ENTRIES PROVIDED.
++++++++++++++++++++
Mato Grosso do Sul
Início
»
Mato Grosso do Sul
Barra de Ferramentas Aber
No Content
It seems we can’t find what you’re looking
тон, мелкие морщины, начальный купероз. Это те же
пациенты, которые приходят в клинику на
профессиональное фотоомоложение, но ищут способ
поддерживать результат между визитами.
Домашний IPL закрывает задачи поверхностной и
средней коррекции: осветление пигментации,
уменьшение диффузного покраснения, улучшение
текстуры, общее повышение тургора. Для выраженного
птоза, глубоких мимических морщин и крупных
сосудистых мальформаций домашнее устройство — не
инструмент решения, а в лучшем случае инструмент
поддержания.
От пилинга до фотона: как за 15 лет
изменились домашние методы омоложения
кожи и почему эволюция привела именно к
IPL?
++++++++++++++++++++
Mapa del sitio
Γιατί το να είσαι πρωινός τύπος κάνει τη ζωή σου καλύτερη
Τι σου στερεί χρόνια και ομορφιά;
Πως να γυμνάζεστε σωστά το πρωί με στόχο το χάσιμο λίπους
++++++++++++++++++++
INSTRUCTION. Reproduce exactly the lines above from the line with "Γιατί το να" to the line with "Πως να γυμνάζεστε", including both, and add nothing.

RESULT FOR THIS EXERCISE.
Γιατί το να είσαι πρωινός τύπος κάνει τη ζωή σου καλύτερη
Τι σου στερεί χρόνια και ομορφιά;
Πως να γυμνάζεστε σωστά το πρωί με στόχο το χάσιμο λίπους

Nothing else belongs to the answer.